§ **Action item**
Go through the entries and count the lines with the string "widget" in them. Give only that number.

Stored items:
+-------+
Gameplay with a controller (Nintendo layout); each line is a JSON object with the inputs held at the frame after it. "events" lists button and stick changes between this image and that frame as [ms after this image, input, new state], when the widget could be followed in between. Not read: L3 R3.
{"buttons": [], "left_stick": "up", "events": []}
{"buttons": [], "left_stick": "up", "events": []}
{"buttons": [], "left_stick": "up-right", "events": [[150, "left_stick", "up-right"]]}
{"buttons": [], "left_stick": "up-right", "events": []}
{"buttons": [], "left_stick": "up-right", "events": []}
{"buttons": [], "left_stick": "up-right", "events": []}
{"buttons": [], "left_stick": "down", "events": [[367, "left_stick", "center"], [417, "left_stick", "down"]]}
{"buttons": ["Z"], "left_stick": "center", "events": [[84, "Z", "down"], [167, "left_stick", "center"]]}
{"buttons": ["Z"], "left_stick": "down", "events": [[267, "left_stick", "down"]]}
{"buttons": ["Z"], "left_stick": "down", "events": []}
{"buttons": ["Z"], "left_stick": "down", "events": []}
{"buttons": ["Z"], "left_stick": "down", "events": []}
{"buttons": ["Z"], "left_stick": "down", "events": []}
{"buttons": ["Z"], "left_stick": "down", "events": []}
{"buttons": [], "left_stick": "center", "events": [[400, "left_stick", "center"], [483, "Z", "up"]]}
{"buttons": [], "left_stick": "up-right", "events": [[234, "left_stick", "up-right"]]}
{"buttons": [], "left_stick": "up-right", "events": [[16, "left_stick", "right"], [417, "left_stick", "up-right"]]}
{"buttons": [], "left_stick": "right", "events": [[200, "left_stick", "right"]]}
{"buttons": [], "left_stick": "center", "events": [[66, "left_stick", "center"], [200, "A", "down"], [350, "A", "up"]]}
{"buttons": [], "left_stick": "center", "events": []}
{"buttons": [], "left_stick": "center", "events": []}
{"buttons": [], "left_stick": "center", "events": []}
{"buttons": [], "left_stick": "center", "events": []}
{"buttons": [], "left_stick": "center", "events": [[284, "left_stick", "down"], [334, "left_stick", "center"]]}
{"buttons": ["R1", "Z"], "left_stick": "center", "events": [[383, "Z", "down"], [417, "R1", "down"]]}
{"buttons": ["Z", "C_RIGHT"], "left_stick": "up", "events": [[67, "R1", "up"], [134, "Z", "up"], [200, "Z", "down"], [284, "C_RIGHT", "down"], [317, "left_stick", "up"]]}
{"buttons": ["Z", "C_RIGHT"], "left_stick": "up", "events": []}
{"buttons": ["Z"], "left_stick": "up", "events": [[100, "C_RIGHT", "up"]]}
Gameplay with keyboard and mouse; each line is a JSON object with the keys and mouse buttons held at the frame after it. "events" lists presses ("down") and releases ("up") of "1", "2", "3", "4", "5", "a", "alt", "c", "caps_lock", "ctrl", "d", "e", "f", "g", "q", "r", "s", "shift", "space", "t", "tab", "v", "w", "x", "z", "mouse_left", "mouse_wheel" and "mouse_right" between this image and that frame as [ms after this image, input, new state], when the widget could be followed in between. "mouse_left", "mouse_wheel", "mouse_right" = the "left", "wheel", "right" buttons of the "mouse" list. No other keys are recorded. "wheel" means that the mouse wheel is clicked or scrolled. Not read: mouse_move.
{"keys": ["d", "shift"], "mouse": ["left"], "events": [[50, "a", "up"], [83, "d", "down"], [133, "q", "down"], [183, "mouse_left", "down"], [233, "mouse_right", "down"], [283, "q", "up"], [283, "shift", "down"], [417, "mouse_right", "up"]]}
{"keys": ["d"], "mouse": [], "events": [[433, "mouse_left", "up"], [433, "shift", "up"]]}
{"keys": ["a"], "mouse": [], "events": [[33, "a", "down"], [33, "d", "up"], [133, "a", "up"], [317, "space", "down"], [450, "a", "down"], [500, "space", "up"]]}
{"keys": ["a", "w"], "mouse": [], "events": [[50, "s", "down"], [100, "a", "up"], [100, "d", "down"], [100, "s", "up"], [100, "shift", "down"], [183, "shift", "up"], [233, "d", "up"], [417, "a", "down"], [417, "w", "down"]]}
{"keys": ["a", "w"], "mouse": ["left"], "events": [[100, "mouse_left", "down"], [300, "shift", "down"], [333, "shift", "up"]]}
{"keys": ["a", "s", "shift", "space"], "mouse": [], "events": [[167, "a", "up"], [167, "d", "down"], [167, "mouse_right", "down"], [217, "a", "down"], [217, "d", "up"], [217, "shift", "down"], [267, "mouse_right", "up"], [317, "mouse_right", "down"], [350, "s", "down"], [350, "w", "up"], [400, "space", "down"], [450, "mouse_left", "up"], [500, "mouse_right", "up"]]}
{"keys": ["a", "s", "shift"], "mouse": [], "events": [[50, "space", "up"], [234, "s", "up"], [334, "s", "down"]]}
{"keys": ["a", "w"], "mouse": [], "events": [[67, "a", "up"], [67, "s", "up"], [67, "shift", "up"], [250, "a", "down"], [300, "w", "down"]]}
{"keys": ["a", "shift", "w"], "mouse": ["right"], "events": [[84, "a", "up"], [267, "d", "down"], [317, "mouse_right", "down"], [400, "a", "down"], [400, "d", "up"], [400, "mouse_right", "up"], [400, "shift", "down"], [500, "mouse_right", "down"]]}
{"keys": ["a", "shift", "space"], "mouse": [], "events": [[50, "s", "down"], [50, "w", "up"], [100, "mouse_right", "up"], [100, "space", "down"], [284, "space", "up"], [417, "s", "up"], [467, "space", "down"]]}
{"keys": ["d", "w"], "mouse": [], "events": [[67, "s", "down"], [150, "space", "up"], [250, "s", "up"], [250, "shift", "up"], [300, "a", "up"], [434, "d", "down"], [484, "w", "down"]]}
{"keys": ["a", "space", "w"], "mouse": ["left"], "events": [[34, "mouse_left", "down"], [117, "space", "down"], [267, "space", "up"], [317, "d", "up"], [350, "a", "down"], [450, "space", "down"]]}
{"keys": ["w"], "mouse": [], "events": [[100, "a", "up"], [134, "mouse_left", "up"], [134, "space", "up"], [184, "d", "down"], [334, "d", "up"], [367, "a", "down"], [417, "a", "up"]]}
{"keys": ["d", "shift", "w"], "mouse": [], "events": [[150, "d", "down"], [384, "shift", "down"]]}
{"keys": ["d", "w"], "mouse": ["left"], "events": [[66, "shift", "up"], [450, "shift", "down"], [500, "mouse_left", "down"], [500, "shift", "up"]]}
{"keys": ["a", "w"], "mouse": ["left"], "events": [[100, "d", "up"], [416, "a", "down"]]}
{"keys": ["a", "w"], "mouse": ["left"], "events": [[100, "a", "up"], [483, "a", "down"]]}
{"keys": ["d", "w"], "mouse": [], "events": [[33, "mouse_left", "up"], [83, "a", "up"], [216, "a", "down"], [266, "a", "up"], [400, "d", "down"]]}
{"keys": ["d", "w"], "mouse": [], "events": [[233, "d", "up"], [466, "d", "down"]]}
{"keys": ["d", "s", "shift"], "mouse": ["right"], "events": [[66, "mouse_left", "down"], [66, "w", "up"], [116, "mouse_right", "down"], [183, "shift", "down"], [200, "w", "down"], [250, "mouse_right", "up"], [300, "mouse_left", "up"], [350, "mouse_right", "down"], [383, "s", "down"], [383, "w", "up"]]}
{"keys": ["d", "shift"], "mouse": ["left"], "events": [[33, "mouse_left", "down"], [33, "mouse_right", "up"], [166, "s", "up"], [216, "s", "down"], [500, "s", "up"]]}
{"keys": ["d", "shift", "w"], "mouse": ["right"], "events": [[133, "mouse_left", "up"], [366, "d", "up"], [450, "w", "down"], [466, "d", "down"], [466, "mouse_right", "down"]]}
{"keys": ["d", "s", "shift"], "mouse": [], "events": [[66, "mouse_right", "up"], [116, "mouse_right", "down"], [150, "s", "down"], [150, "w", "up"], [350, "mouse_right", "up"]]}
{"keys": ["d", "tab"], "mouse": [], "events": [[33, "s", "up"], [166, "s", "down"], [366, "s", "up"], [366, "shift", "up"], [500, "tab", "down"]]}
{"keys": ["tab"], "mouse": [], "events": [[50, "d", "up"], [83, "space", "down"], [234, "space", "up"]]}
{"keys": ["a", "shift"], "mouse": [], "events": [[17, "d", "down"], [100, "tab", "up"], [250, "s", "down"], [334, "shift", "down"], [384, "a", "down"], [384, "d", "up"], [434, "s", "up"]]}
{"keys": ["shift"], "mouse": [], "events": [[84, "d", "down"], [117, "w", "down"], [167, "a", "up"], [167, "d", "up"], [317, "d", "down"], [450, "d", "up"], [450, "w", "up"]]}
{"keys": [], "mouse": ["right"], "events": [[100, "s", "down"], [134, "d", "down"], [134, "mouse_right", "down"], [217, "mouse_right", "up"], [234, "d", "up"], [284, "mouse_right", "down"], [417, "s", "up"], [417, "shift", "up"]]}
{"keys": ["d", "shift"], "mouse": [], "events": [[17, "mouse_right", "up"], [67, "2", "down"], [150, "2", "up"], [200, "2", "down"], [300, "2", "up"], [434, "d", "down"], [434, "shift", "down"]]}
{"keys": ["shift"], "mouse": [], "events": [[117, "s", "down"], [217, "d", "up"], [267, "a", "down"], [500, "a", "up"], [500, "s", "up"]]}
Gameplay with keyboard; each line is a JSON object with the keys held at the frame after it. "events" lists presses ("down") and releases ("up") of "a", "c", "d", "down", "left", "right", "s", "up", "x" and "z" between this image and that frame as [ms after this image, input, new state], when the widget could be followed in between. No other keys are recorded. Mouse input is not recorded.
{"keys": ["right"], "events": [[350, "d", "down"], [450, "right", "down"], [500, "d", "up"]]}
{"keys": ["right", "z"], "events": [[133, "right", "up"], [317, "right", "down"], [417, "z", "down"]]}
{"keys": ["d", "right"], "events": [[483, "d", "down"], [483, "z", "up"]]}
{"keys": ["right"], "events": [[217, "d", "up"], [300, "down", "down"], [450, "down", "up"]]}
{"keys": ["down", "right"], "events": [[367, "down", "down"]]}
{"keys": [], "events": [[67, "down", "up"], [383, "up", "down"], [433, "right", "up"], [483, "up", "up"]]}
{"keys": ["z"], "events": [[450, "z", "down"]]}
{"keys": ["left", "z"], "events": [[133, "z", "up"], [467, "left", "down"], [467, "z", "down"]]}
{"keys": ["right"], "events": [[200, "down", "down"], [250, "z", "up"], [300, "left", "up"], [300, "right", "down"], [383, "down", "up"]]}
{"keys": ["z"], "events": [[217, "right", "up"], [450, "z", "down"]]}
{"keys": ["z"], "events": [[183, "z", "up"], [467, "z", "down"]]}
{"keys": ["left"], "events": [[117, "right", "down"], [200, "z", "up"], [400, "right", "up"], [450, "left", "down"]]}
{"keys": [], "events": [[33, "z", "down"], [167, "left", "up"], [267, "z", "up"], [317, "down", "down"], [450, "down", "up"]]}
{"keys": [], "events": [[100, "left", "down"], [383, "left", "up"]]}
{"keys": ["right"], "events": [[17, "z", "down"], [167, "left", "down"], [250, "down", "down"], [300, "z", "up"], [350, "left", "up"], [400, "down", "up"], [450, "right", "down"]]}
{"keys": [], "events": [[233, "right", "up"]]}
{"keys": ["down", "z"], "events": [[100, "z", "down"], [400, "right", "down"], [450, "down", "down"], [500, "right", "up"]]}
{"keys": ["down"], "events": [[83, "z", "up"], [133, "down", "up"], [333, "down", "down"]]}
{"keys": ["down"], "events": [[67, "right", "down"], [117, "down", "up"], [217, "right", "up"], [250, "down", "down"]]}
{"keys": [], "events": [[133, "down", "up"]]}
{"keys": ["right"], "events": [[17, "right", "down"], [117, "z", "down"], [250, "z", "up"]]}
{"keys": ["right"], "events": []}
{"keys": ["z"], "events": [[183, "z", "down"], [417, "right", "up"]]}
+-------+
§ **Answer below**
3